This is it. My chance to make this the shortest writing slump I've ever experienced. I feel like I haven't posted here in three years, but I see it was just mid-August. That was only three months ago.
I am never sure what to call it, this dark feeling that entering my writing room is akin to fraternizing with the enemy. I feel I have never experienced 'writer's block' and thus can not sympathize or understand it. But today I clicked on a Writer Unboxed article about writing 'slumps' and I felt that spark of recognition. A slump. I get into these low valleys and it feels like my writing self is up at least at the camp halfway up the hill and I have no desire to do anything except stay down here. Immobile. Where no harm can come to my writing ego. Anonymous and happily so. It is safe in the valley of the writing slump.
But safe isn't forward movement. Safe is useful when needed. But it isn't living really. Living does mean taking chances. And pushing yourself out of your comfort zone.
For me, writing means believing in myself and when my writing gets criticized I simply stop believing in myself. I tell myself I'm just a reader and to stop pretending otherwise. It happens every time. And before you start lecturing me I already know. Any artistic endeavor requires a thick skin. It requires being able to learn from criticism and improve your craft. I have been reading that mantra since I cracked open my first 'How to Write a Novel'. But it isn't in me. It isn't. And during these slumps I start judging myself, because these same 47 books I've read say a real writer can't NOT write. And I can. I can not write. For months and sometimes years at a time.
But when I start getting the urge to leave the valley, I see that I have been writing. I've been creative. I've been posting. I've been letter-writing. I've been researching and learning. Words are still an important part of my daily existence and the more of them I consume, the better my day has gone.

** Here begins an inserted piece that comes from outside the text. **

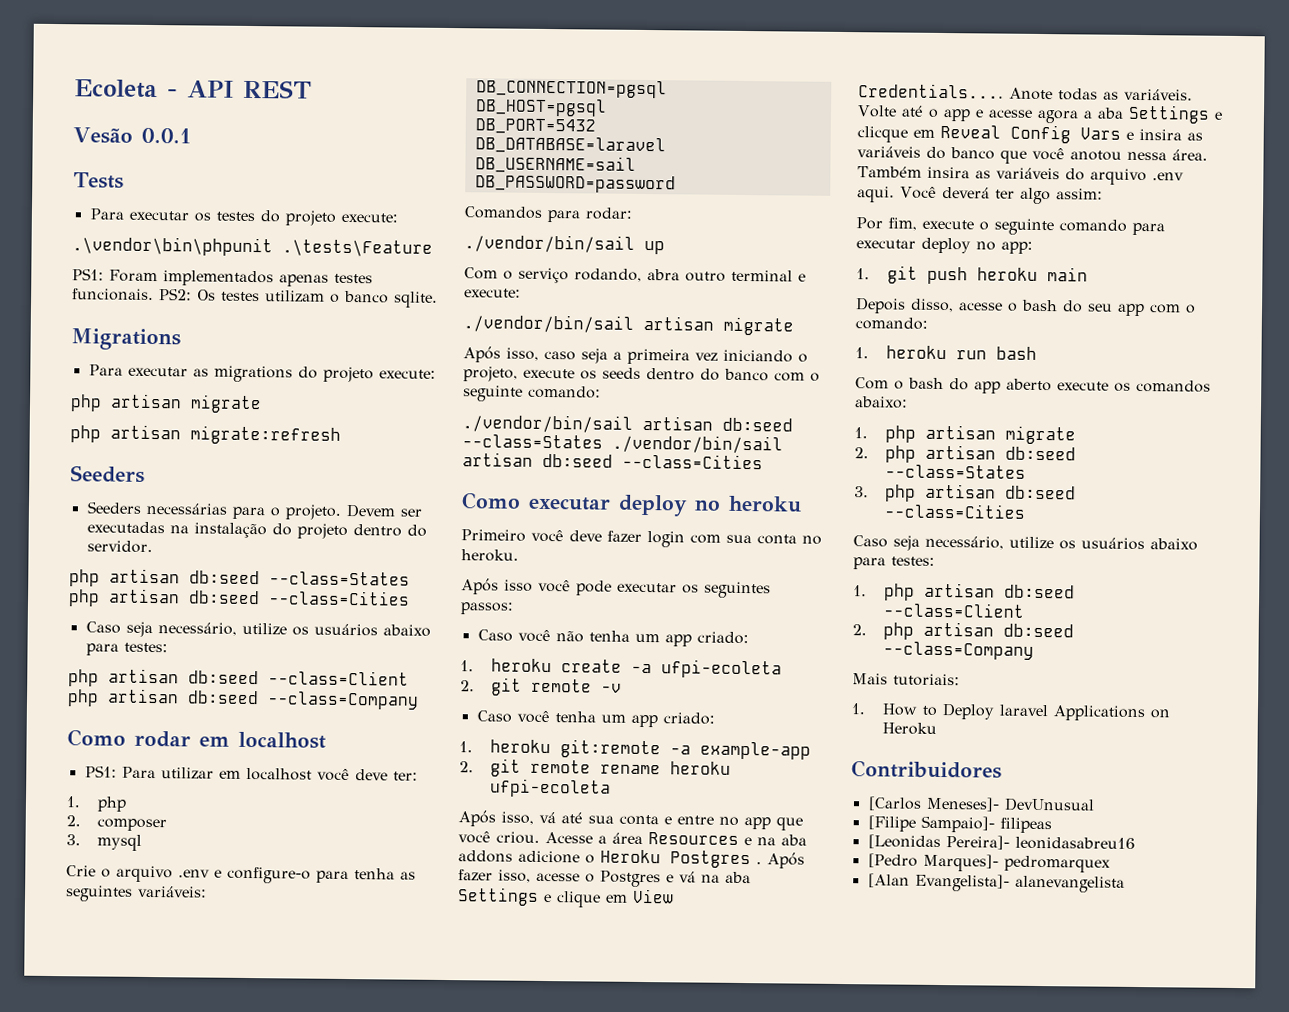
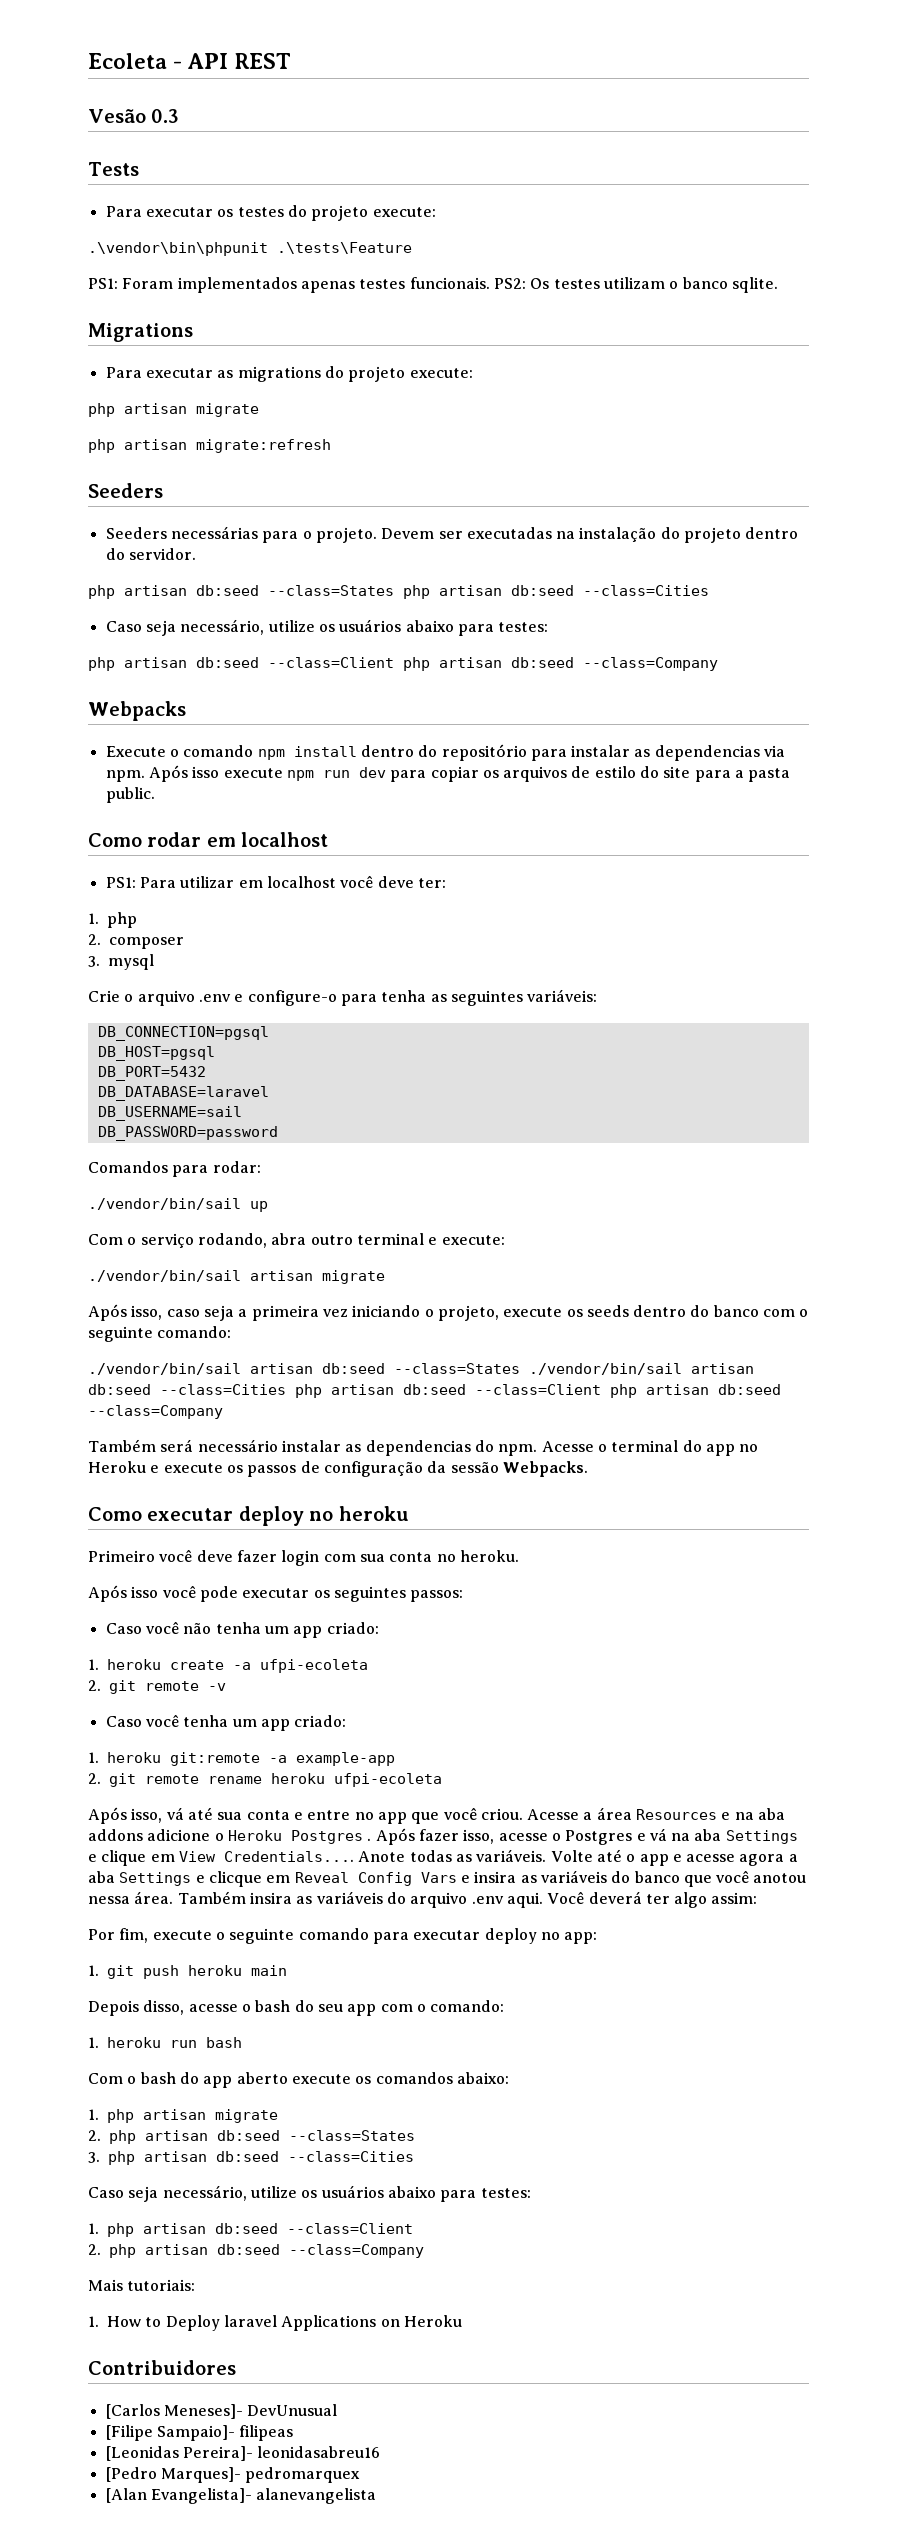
[140,127,191,144] 0.0.1 -> [151,109,180,123] 0.3
(419, 700) none -> [88,701,186,721] [105,744,786,761] [105,765,791,782] [105,787,155,803] // Webpacks // Execute o comando npm install dentro do repositório para instalar as dependencias via npm. Após isso execute npm run dev para copiar os arquivos de estilo do site para a pasta public.
(763, 461) none -> [295,1384,781,1398] [88,1405,223,1419] [88,1439,759,1456] [88,1461,588,1477] php artisan db:seed --class=Client php artisan db:seed --class=Company // Também será necessário instalar as dependencias do npm. Acesse o terminal do app no Heroku e execute os passos de configuração da sessão Webpacks.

And the word 'slump' did it for me today. I like having a label for it. I like knowing the task ahead, to get out of this slump. And my first urge to blog in three months comes with that recognition. Recognition that even though I'm currently 51 and awfully old to be a beginning writer, I am going to have more of these slumps. I just am. And if I'm ever going to get a book finished, I'm going to have to be patient. Now next Saturday I might write that I never expect to allow myself back down there again, but as of 11/22/14 I recognize this is a part of me that I need to accept. And if I am feeling like I might be coming out of the slump, I probably am. And so I need to reinstate my writing discipline and get back to work.
My goal this week will be to find the word for when you have just stepped above the cusp of the slump and have tentative aspirations again. I love finding just the right word.